Certain DNA markers are passed down only along the matrilineal line — from mother to calf — namely mitochondrial DNA. By comparing mDNA sequences from the shipwreck ivory to those of geo-referenced elephants the researchers were able to pinpoint the precise regions and elephant species from which they originated.

The team successfully analyzed DNA from 44 tusks and performed isotope analysis on 97, confirming that the tusks were poached from African forest elephants. They were even able to determine the 17 West African herds the elephants once belonged to. 

Because the Portuguese were known to maintain extensive trading routes through the Kongo Kingdom, the expectation was that the ivory had originated there.

Four of the mitochondrial haplotypes uncovered are still found today in elephants from the region, and revealed that the elephants lived in mixed forest habitat, rather than deep in the rainforest.

“We initially analyzed the carbon and nitrogen stable isotope data from the tusks, which revealed that these elephants lived in a range of different habitats, encompassing savanna and woodland, but outside of the deep tropical forest,” Coutu said. “So, we were surprised when the ancient DNA results revealed that genetically, the tusks derived from African forest elephants.”

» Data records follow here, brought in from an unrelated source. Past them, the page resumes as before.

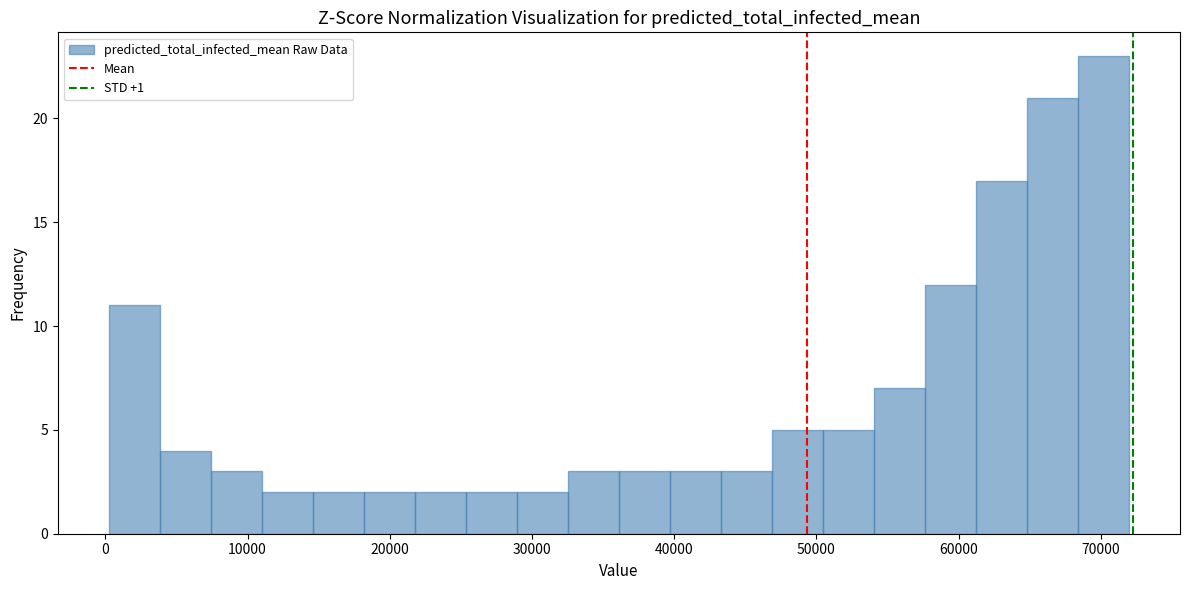

Read against the x-axis, roughly where is the centre of the tallest bar?

70000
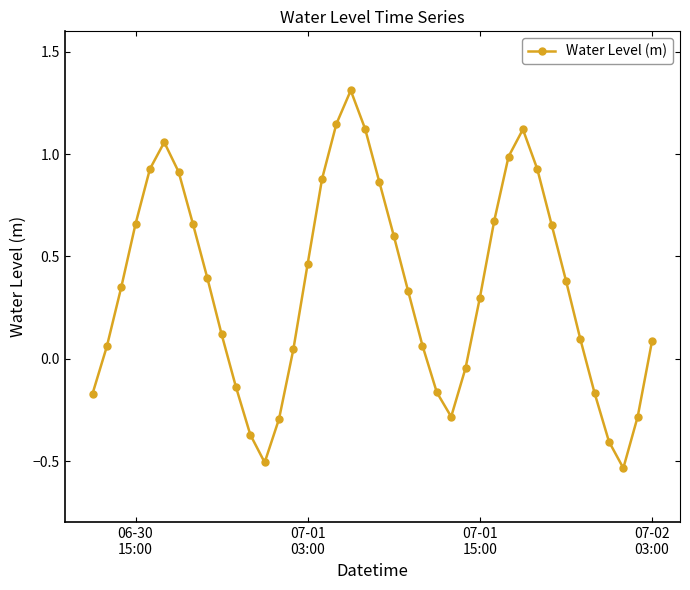

True or false: there are more than 1 points higher than both neighbors.

True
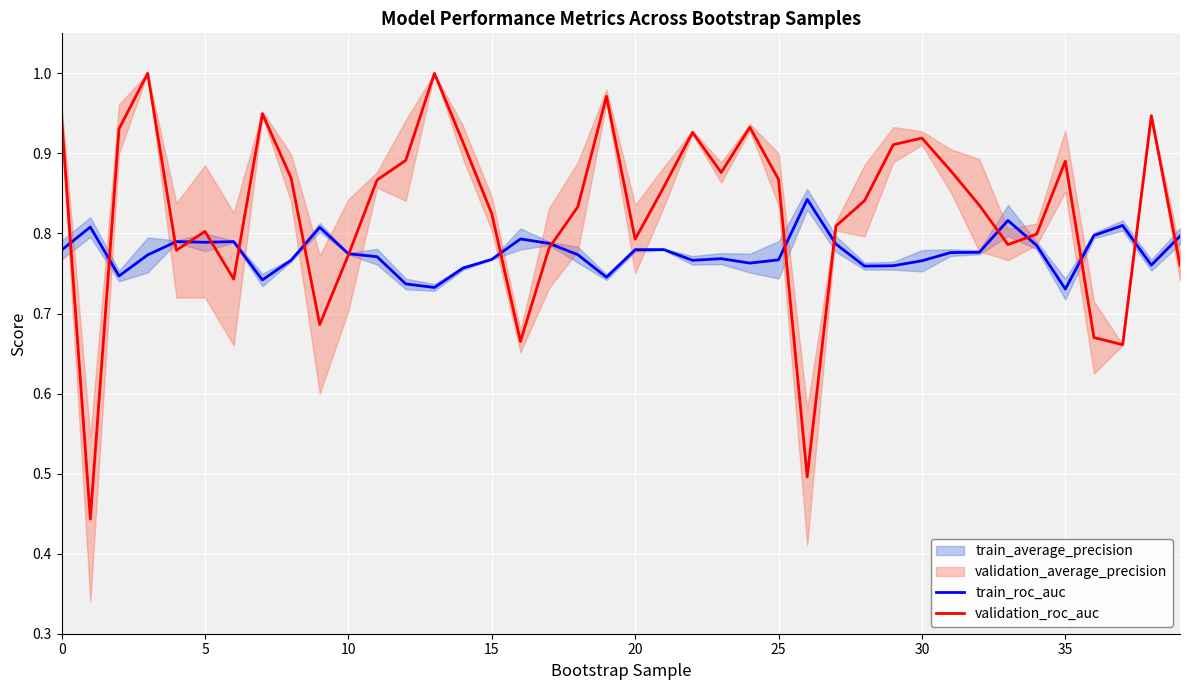

What is the minimum value for train_roc_auc?

0.7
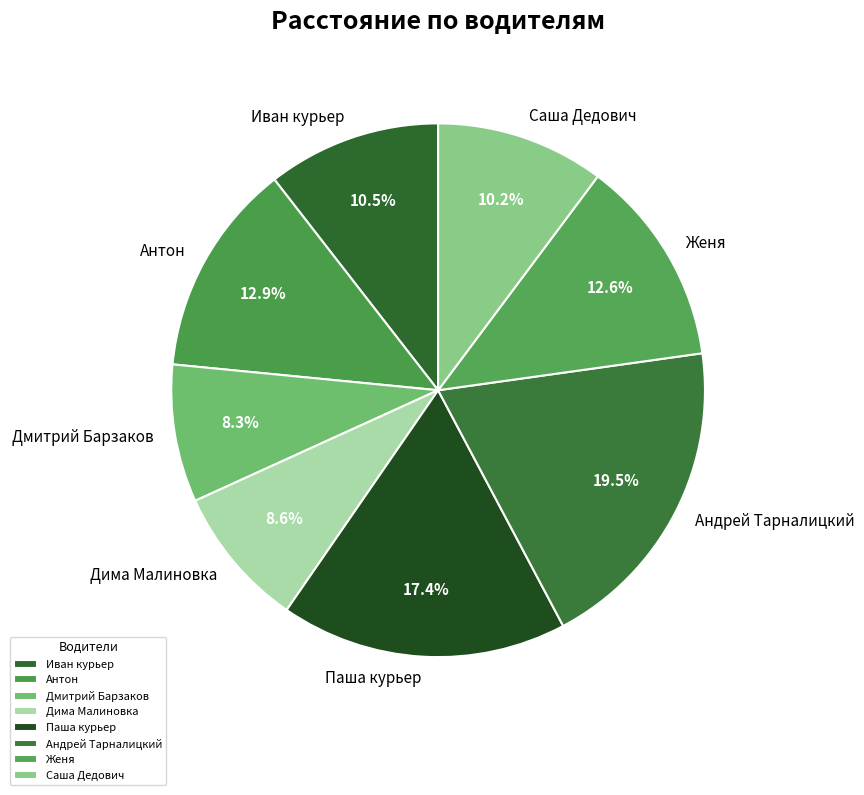

What is the largest slice in the pie chart?

Андрей Тарналицкий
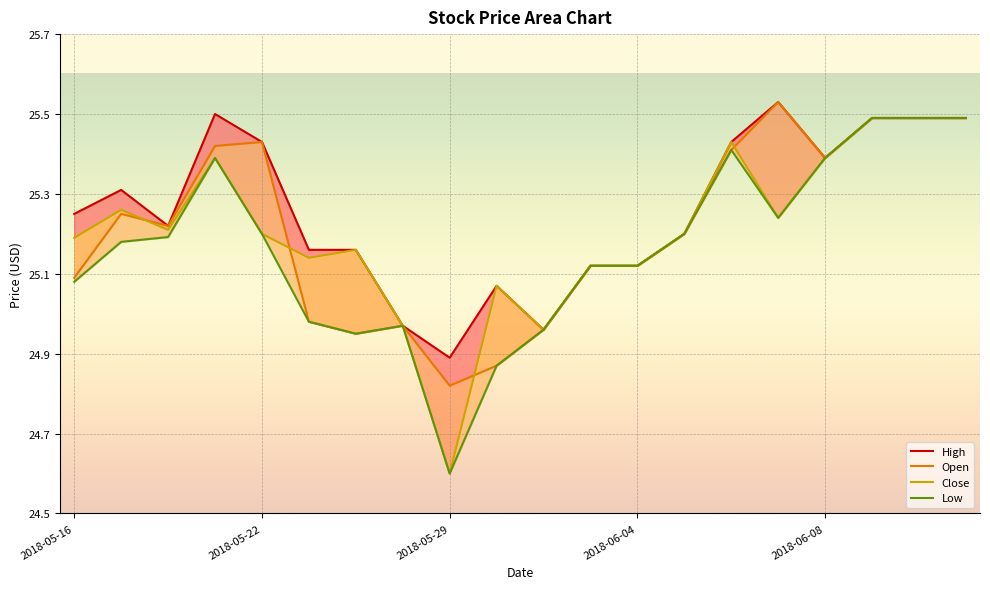

Where does the Close series first go above 25?

2018-05-16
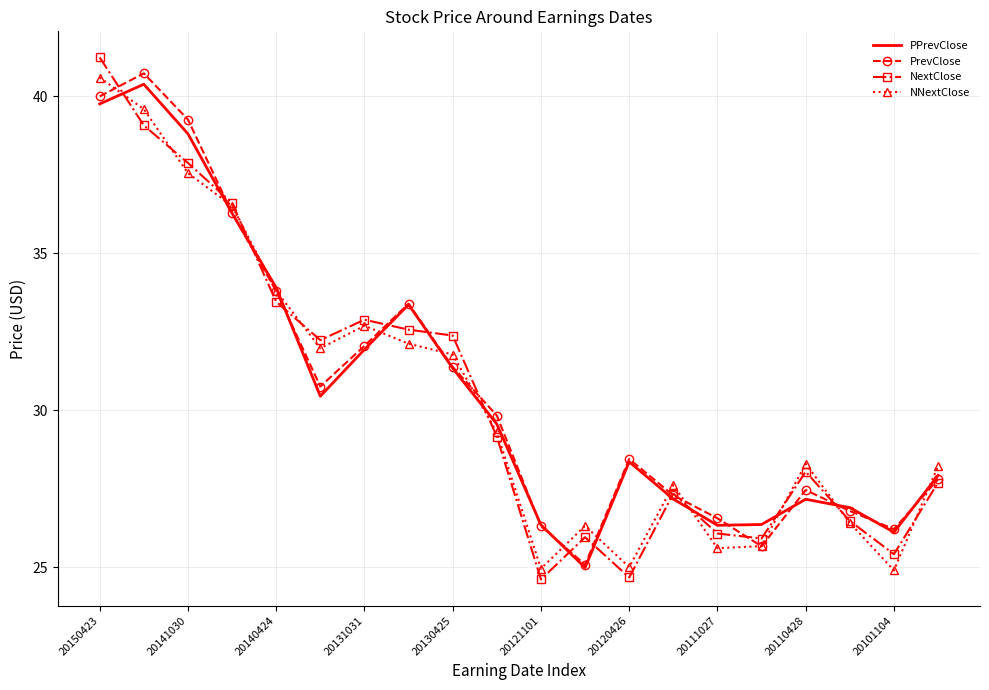

What is the maximum value shown in the chart?

41.2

Coutu said that some West African forest elephants still live outside the tropical rainforest and inhabited both forest and woodland savanna habitats even before the drastic disturbance to the West African ecosystem over the past 500 years.

The team hopes their research and techniques can be applied going forward to help prevent poaching. They even developed software that allows mitochondrial DNA from confiscated ivory to be queried, which produces a map showing where similar sequences have been reported in the past. 

By tracking DNA from recovered elephant tusks, others can determine the location of major hotspots to apply scarce anti-poaching resources where they can help most.